___ Kutipan Dokumen

A.
Pengertian Hadits Dha’if
Dha’if secara bahasa berarti lemah, lawan dari kuat. Sedangkan
secara istilah adalah hadits yang tidak memenuhi kriteria yang terdapat dalam
hadits shahih maupun hadits hasan.
Hadits dha’if adalah hadits yang lemah yang disebabkan tidak
memenuhi salah satu atau lebih syarat-syarat yang terdapat pada hadits shahih
atau hadits hasan. Di antara yang menyebabkan hadits tersebut tidak memenuhi
syarat yang terdapat dalam hadits shahih ataupun hasan adalah karena:
1.
Terputus
sanadnya.
2.
Terdapat
di antara perawinya seorang yang tidak adil, maksudnya adalah perawi tersebut
dikatakan adil apabila ia seorang muslim, baligh, berakal, tidak fasiq dan
tidak tercemar muru’ahnya.
3.
Terdapat
juga di antara perawi hadits tersebut yang lemah ingatannya.
4.
Adanya
syadz (keganjilan atau sesuatu yang menyebabkan hadits tersebut menjadi
meragukan)
5.
Terdapat
illat (kecacatan) pada hadits tersebut.
B.
Hukum Meriwayatkan Hadits Dha’if
Para ahli hadits dan yang lainnya membolehkan agar bersikap longgar
(tasahul) terhadap
riwayat-riwayat yang dha’if (selama tidak sampai derajat maudhu’, karena hadits
maudhu’ tidak boleh diriwayatkan secara
mutlak) tanpa harus menjelaskan derajat kedha’ifannnya dan boleh juga
mengamalkannya, dengan syarat:
1.

______
___ Cuplikan Data

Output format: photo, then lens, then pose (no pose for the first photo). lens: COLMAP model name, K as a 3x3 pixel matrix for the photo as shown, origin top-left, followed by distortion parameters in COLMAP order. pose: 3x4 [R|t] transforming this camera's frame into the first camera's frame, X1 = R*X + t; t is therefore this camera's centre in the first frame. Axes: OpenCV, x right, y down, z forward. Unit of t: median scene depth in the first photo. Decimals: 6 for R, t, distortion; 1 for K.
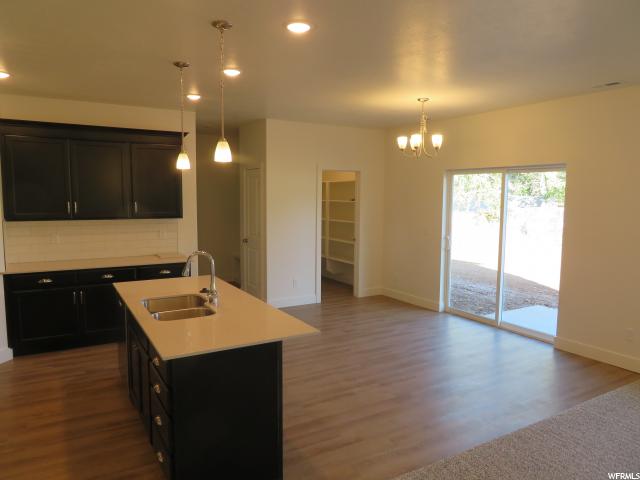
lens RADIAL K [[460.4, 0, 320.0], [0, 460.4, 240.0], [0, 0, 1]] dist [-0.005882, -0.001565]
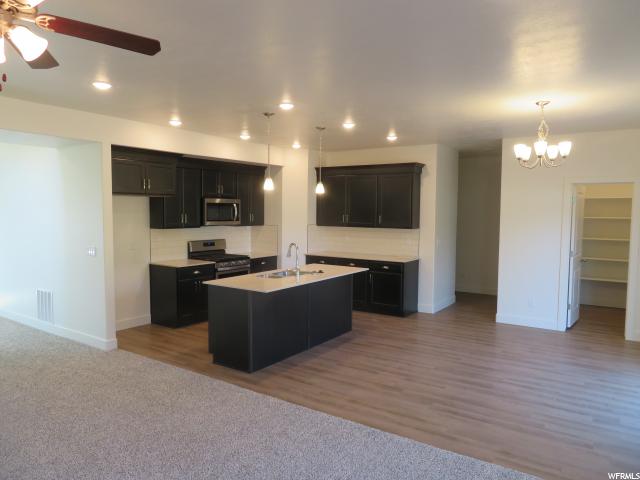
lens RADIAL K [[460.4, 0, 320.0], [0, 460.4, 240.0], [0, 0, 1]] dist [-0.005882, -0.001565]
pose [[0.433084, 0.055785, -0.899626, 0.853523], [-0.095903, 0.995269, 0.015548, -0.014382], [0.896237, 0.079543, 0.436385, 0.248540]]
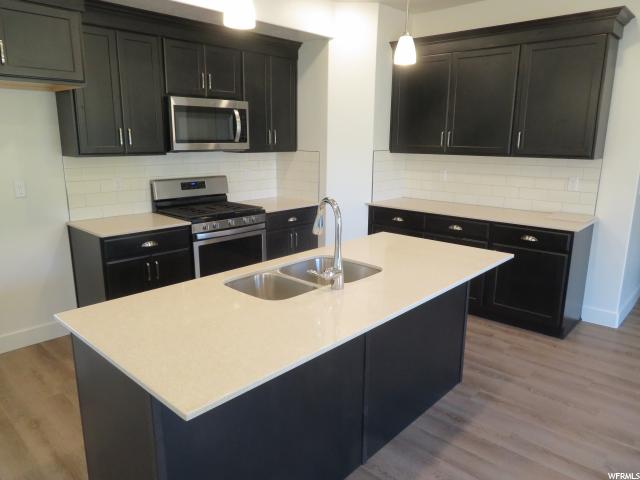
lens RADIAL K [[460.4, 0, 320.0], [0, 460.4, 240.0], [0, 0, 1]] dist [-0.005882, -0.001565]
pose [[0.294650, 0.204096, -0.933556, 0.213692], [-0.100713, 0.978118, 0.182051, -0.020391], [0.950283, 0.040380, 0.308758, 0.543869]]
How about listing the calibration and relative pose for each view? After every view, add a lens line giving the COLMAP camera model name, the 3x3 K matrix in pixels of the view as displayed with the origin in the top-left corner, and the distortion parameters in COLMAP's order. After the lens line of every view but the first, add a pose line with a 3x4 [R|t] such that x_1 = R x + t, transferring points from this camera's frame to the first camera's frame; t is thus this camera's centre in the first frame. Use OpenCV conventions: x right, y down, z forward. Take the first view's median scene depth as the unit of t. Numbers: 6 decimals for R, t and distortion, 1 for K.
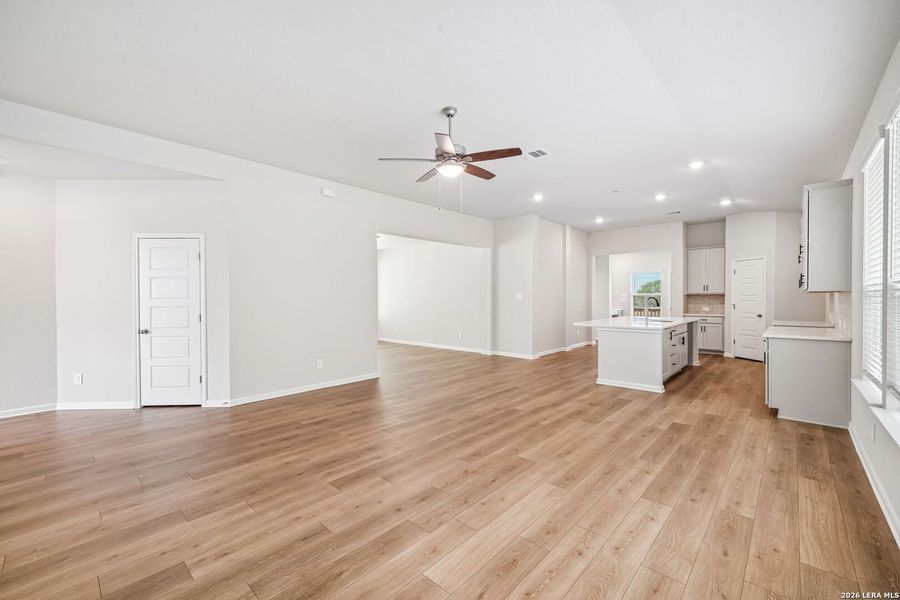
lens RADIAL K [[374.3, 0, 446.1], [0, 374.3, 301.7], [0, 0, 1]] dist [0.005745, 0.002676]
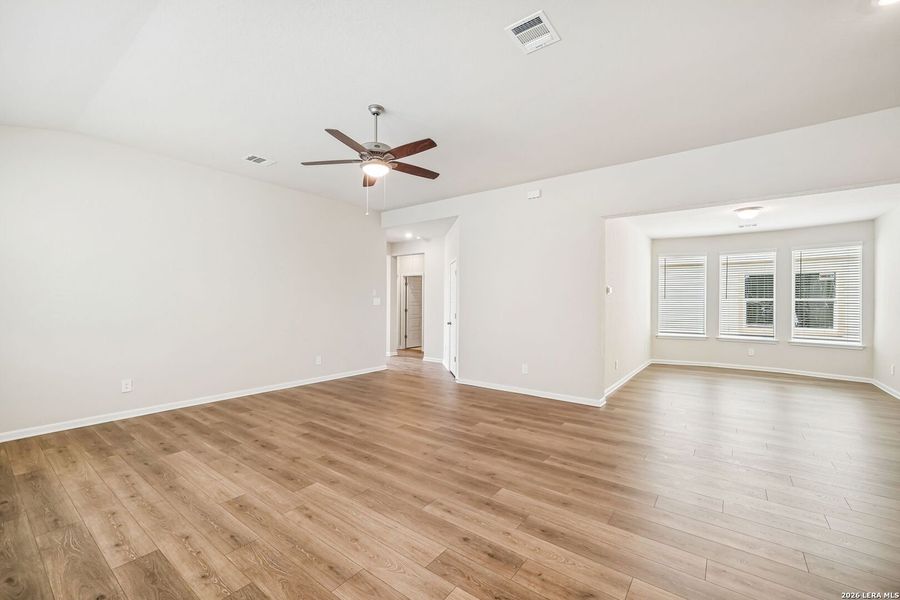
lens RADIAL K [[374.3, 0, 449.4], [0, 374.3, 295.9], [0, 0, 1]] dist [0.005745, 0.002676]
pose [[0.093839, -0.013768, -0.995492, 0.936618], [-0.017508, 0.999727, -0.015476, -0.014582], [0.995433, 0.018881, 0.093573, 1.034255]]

______
___ Cuplikan Data

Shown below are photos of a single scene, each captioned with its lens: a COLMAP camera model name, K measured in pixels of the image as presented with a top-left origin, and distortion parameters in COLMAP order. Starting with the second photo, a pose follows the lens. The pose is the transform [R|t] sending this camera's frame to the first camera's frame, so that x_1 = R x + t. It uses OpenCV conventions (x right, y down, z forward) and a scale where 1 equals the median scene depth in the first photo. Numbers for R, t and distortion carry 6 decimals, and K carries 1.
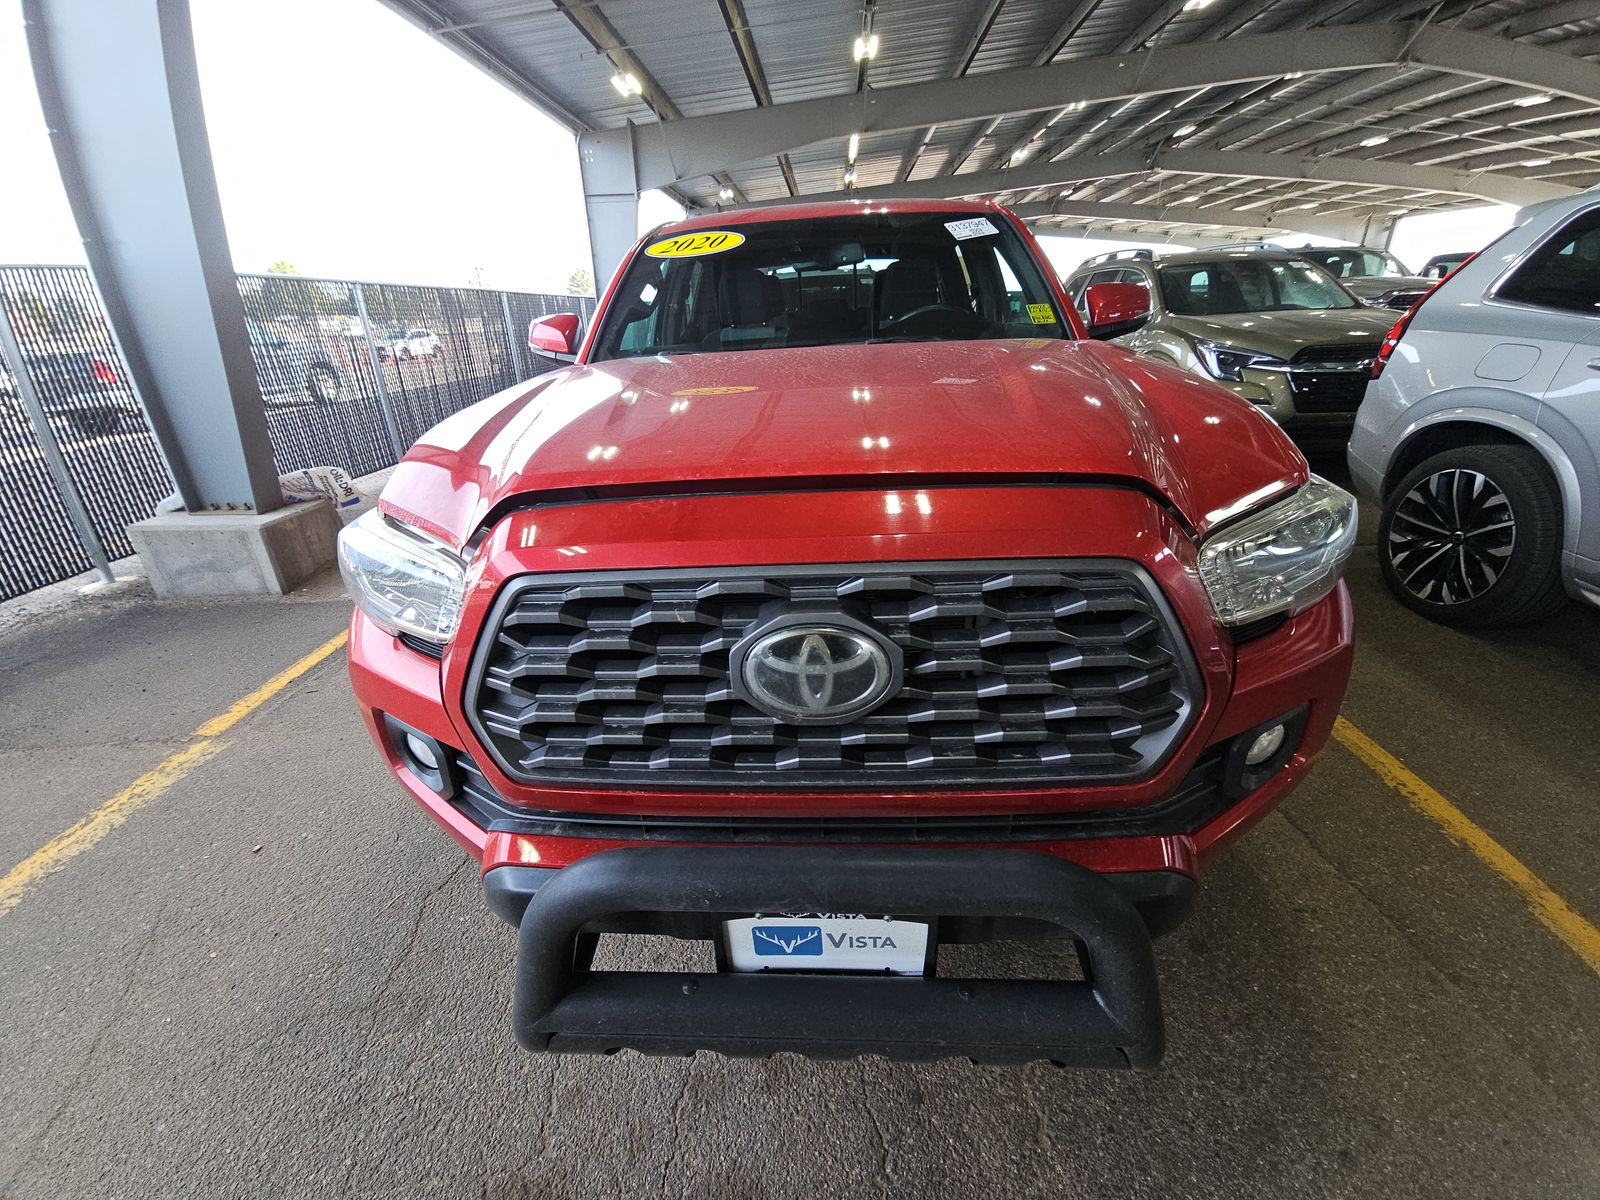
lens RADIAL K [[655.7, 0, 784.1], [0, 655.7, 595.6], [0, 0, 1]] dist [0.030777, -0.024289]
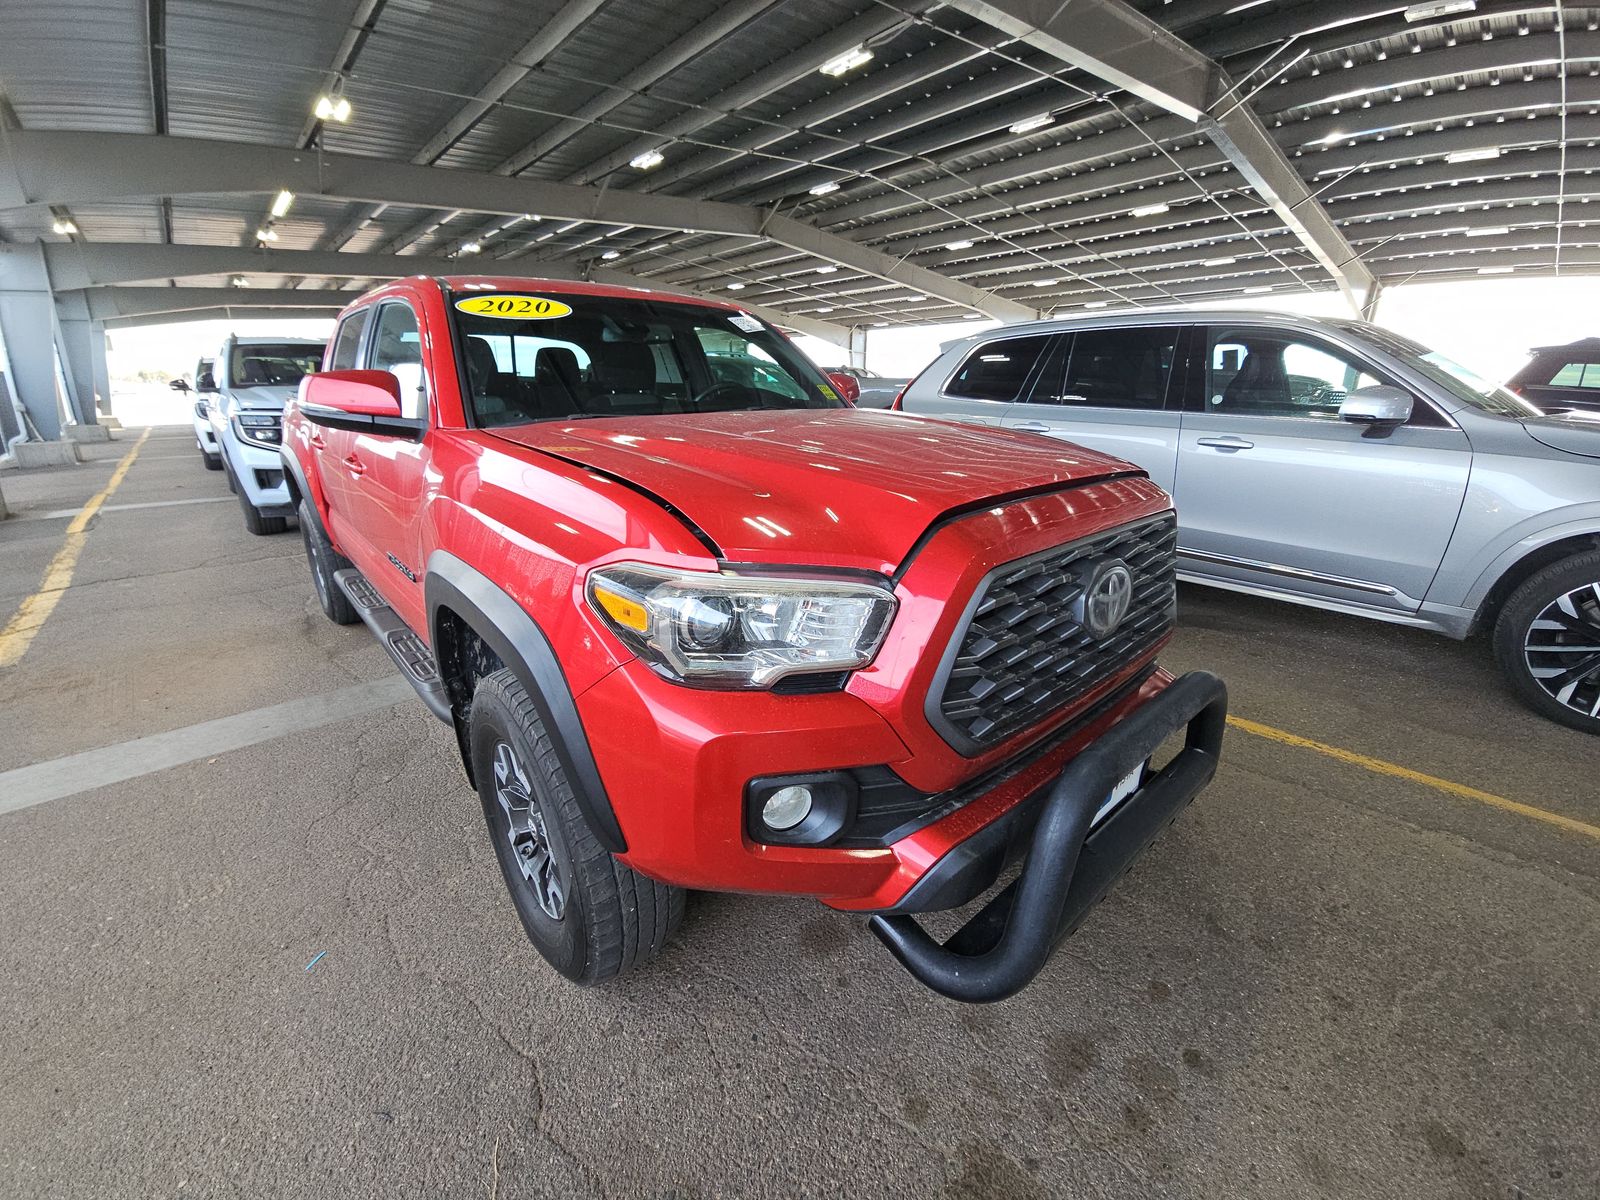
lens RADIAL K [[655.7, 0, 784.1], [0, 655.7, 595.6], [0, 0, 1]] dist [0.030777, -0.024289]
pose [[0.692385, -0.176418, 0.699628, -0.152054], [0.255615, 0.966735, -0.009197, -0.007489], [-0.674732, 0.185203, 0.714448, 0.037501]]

______

= Kegiatan =
Cetak bagian teks tentang hadits dha’if dari "Pengertian Hadits Dha’if" sampai "maupun hadits hasan.", termasuk kedua batas tersebut, tanpa mengubah apa pun. Materi ini diambil dari sumber yang berbeda.

= Jawaban Anda =
Pengertian Hadits Dha’if
Dha’if secara bahasa berarti lemah, lawan dari kuat. Sedangkan
secara istilah adalah hadits yang tidak memenuhi kriteria yang terdapat dalam
hadits shahih maupun hadits hasan.